Once the dose-response model was fitted satisfactorily, the posterior distribution of the model parameters (E0, Emax, ED50, and variance) was summarized through means, standard deviation (SD), median, Monte Carlo standard error (MCSE), MCSE/SD and equal-sided 95% credibility intervals. The predicted value of hemoglobin change from baseline at day 29 at a series of doses (range of possible doses from 0 to 50 was sectioned off into a sequence of 0.5 increments; ie, dose levels of 0, 0.5, 1.0, 1.5, 2.0….50) was also monitored and the median and 95% credibility values obtained at each dose.
The observed change in hemoglobin from baseline at day 29 was used as the response variable in the Emax model. Participants who had a day 15 hemoglobin measurement, but a missing day 29 hemoglobin measurement, were included with a day 29 value imputed using 2 × (day 15 hemoglobin – baseline hemoglobin). Participants who prematurely discontinued dosing prior to day 15 were nonevaluable for the dose-response analysis.

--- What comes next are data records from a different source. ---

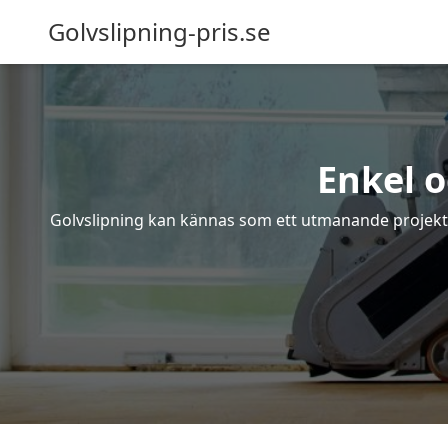
Golvslipning-pris.se
Enkel o
Golvslipning kan kännas som ett utmanande projekt – 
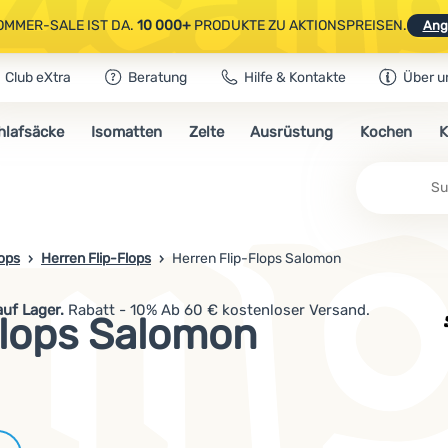
OMMER-SALE IST DA.
10 000+
PRODUKTE ZU AKTIONSPREISEN.
Ang
Club eXtra
Beratung
Hilfe & Kontakte
Über u
AUSGEWÄHLTE CAMPING- & WANDERAUSRÜSTUNG.
CODE
OUT10
NUTZE
hlafsäcke
Isomatten
Zelte
Ausrüstung
Kochen
K
OMMER-SALE IST DA.
10 000+
PRODUKTE ZU AKTIONSPREISEN.
Ang
lops
Herren Flip-Flops
Herren Flip-Flops Salomon
uf Lager.
Rabatt - 10% Ab 60 € kostenloser Versand.
Flops Salomon
Marken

The dose conversion ratio of the once-daily dose to the corresponding TIW dose that produced an equivalent hemoglobin response was estimated based on the dose-hemoglobin response relationship for the once-daily regimen derived from a previous study [
9] and for the TIW regimen derived from the current trial. TIW dosing and once-daily dosing were both estimated by Bayesian E
max model.
The observed change in hemoglobin from baseline to day 29 was analyzed by a repeated measures model using the PROC MIXED procedure. Model effects included baseline hemoglobin, treatment, time, and treatment-by-time interactions. The variance-covariance structures for repeated measures within the same subject were unstructured. For day 29, least squares mean differences were calculated as estimates of the difference between the daprodustat cohorts and placebo, together with 95% confidence intervals (CIs).

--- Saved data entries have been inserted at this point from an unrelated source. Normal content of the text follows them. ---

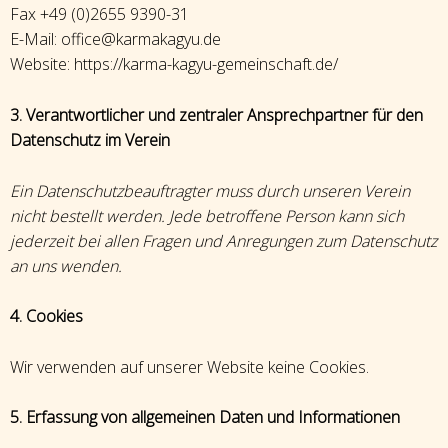
Fax +49 (0)2655 9390-31
E-Mail: office@karmakagyu.de
Website: https://karma-kagyu-gemeinschaft.de/
3. Verantwortlicher und zentraler Ansprechpartner für den
Datenschutz im Verein
Ein Datenschutzbeauftragter muss durch unseren Verein
nicht bestellt werden. Jede betroffene Person kann sich
jederzeit bei allen Fragen und Anregungen zum Datenschutz
an uns wenden.
4. Cookies
Wir verwenden auf unserer Website keine Cookies.
5. Erfassung von allgemeinen Daten und Informationen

Additional secondary endpoints included observed change from baseline in hepcidin, ferritin, transferrin, total iron, unsaturated iron binding capacity (UIBC), total iron binding capacity (TIBC), hematocrit, red blood cell (RBC) count, reticulocyte count, and reticulocyte hemoglobin (CHr), which were summarized by visit (day 1, 15, and 29) and treatment group. Additionally, maximum observed change from baseline in plasma EPO and maximum observed percent change from baseline in VEGF were assessed and summarized by treatment group. Descriptive PK summaries of daprodustat and major metabolites were also summarized by daprodustat dose level. In general, secondary analyses were descriptive and estimation based.
Safety assessments included incidence and severity of AEs and serious AEs (SAEs), reasons for discontinuation of investigational product, discontinuations for safety-related reasons, and absolute values and changes from baseline over time in laboratory parameters, electrocardiograms (ECGs), and vital signs. Dose-dependent AE relationship was not assessed in this study. The investigator or site staff was responsible for detecting, documenting, and reporting AEs/SAEs. AEs were collected from the start of study treatment (day 1) and until the follow-up visit. SAEs were recorded from the time of subject consent to participate in the study up to and including any follow-up contact.